Avec l’appui du professeur Bruffaerts, nous avons aussi pu travailler sur une analyse de la programmation et des besoins en santé mentale à différents niveaux et en fonction de différents groupes cibles. Cela nous permet de tendre le plus possible vers une analyse intégrée des besoins entre les différents niveaux de pouvoir et les structures qui y sont associées.
Ces éléments d’analyse sont donc mobilisés afin de renforcer le secteur de manière intégrée, conformément à ce qui est inscrit dans le protocole d’accord signé en conférence interministérielle (CIM) en décembre 2020. Cependant, il faut admettre que la question de l’évaluation des besoins et de l’offre de soins en matière de santé ne fait pas consensus. Elle relève d’un débat épistémologique qui est loin d’être clôturé et qui est particulièrement sujet à controverse ces dernières années.
En ce qui concerne la poursuite des efforts conjoints de soutien à la politique actuelle en matière de santé mentale, elle est soutenue au travers des réunions en intercabinets qui ont lieu au minimum toutes les deux semaines. Des réunions bilatérales tout aussi régulières s’y ajoutent, ainsi que la participation aux réunions du comité de réseau régional de la réforme Psy 107 pour adultes et du réseau bruxellois en santé mentale pour enfants et adolescents (Bru-Stars), dont nous avons parlé précédemment.
La Commission communautaire commune (Cocom) subsidie de manière récurrente plus d’une vingtaine de projets qui visent globalement à améliorer le développement et l’accessibilité des soins de santé mentale. Et cinq services de santé mentale bénéficient d’un agrément.
Dans le cadre du plan de relance et de redéploiement, huit projets supplémentaires relatifs à la création et au renforcement de Lieux de liens et de dynamique d’accueil bas seuil en santé mentale, ainsi que des projets développant la mobilité des soins en santé mentale ont été financés.

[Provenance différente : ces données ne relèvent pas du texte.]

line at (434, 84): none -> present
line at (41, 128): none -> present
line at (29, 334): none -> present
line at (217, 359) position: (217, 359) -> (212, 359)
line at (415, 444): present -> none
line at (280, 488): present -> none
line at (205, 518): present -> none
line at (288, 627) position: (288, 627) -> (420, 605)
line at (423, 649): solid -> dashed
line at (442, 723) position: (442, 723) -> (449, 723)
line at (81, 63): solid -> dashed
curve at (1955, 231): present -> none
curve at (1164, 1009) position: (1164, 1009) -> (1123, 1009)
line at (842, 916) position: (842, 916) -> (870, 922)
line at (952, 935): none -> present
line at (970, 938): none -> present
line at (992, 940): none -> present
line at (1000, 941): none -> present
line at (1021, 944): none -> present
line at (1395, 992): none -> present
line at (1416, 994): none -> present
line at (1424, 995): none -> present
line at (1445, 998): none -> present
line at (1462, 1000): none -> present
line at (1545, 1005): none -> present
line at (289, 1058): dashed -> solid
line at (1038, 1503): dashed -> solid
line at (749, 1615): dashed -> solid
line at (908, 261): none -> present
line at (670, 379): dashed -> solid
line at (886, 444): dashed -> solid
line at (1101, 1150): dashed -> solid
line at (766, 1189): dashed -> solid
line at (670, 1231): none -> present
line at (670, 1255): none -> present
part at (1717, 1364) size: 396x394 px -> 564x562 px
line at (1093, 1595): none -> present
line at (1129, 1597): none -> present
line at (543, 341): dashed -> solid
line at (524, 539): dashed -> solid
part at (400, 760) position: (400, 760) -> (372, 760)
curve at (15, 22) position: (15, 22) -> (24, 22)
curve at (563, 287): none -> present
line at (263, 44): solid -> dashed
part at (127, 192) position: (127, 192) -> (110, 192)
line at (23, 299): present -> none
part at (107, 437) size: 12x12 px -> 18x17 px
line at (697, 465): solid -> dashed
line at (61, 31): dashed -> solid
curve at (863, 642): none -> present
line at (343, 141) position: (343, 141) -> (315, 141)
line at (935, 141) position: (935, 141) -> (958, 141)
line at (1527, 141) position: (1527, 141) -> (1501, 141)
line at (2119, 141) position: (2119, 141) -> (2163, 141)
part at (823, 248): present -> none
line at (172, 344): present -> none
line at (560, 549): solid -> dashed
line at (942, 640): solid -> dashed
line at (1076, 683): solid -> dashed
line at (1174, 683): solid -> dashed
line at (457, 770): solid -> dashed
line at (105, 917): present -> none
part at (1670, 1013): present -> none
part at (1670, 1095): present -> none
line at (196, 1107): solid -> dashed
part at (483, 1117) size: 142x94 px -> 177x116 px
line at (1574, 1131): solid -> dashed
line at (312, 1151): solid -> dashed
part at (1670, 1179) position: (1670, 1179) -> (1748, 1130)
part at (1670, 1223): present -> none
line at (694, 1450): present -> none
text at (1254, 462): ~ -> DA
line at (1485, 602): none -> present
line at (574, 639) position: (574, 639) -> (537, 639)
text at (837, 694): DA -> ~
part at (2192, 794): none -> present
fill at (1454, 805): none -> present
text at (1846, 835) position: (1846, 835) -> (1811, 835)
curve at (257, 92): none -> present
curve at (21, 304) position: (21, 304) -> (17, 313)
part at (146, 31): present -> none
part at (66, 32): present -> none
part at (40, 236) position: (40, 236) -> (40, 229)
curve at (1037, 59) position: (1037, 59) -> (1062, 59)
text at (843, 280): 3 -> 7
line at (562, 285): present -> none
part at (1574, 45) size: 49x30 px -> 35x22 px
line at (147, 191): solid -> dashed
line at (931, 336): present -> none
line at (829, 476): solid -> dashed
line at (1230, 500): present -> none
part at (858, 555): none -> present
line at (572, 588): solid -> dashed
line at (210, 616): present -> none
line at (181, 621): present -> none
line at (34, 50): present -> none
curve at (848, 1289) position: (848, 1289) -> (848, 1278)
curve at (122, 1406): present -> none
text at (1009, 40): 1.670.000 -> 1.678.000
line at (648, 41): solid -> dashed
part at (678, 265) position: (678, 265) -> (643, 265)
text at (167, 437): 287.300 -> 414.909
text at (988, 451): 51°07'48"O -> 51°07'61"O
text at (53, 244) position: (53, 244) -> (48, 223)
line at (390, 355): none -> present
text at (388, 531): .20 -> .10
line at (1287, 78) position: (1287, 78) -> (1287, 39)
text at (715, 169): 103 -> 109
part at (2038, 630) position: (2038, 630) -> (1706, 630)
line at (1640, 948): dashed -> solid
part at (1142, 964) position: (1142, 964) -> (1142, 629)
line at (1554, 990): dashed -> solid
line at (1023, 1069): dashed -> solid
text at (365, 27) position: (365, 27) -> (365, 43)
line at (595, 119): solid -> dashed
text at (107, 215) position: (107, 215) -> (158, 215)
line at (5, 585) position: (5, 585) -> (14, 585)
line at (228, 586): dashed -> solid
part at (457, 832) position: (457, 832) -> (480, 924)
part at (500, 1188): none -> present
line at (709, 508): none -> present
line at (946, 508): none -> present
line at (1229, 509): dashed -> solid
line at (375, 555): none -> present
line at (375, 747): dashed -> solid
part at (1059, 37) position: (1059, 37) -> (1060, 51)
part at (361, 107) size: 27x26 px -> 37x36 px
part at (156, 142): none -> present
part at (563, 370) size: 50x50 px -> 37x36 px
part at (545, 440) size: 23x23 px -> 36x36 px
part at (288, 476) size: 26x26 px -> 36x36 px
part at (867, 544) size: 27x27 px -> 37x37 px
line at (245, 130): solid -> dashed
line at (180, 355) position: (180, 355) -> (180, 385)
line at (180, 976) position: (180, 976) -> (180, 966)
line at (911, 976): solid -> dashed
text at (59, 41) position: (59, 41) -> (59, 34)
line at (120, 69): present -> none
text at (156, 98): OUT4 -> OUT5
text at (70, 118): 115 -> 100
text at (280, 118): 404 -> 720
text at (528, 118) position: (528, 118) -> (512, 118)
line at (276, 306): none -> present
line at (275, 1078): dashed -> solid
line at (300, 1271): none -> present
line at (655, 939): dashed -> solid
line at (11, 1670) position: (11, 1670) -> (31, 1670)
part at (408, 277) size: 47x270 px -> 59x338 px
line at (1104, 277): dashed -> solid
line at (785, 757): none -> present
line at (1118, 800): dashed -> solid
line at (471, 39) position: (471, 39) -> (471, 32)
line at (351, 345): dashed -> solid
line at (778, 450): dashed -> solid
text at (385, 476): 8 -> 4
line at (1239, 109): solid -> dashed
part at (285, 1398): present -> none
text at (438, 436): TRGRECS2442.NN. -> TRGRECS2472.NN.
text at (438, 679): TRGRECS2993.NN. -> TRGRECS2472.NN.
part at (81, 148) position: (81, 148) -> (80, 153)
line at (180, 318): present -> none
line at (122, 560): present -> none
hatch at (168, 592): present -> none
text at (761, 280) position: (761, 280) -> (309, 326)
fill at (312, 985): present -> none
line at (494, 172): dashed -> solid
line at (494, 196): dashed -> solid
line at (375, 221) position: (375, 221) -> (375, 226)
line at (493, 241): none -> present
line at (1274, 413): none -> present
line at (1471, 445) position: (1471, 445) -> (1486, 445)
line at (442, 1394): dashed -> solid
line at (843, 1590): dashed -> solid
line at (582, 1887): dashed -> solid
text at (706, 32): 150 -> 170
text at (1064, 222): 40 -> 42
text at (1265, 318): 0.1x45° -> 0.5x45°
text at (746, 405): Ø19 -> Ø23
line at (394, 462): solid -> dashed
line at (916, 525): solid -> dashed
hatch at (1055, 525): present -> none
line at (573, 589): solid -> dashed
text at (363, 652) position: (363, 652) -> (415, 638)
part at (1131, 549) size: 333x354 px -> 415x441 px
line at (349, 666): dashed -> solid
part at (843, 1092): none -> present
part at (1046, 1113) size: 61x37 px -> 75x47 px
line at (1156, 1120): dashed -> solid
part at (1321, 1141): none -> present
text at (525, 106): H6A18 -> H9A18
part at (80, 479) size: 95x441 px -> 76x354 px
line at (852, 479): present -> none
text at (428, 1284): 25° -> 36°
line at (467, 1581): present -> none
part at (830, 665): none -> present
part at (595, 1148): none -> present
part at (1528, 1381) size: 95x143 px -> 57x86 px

À cela s’ajoute une mesure de renforcement de la coordination des soins avec les quatre antennes régionales de la réforme Psy 107, ainsi que le renforcement des soins psychiatriques pour personnes séjournant à domicile (SPAD) qui ont à la fois une fonction de mobilité clinique et de soutien de deuxième ligne.
Ces projets cliniques et de coordination ont tous pour public cible les populations les plus défavorisées et ont pour objectif de collaborer avec le secteur social et en particulier avec les coordinations sociales des CPAS. Cela permet de renforcer l’orientation et la détection précoce des problèmes de santé mentale et d’orienter dans le réseau les personnes présentant des problèmes de santé mentale vers une offre de soins adéquate et intégrée.
Plus spécifiquement, en ce qui concerne la détection précoce et son importance, il existe un programme de détection et d’intervention précoce coordonné par la Plate-forme de concertation pour la santé mentale en Région de Bruxelles-Capitale (PFCSM), en collaboration avec le réseau Bru-Stars, qui développe des stratégies intersectorielles afin de rentrer en contact avec des jeunes en difficultés qui sont identifiés en dehors du champ de la santé mentale.
En ce qui concerne la déstigmatisation des problèmes de santé mentale, celle-ci fait l’objet d’un travail transversal au sein du secteur, sur le plan de la prévention, et est particulièrement développée au sein des lieux d’accueil bas seuil que je viens de mentionner.
M. David Weytsman (MR).– Je devrais probablement aborder ce sujet à la Commission communautaire française (Cocof), mais je vous invite à travailler davantage sur la communication et la prévention concernant cette déstigmatisation. Je me demande si les pouvoirs publics ne devraient pas lancer des campagnes de communication sur ce sujet. Je sais que certaines ont été menées à l’époque avec la Fédération Wallonie-Bruxelles. Je pense que cette problématique va prendre de l’ampleur dans les années à venir.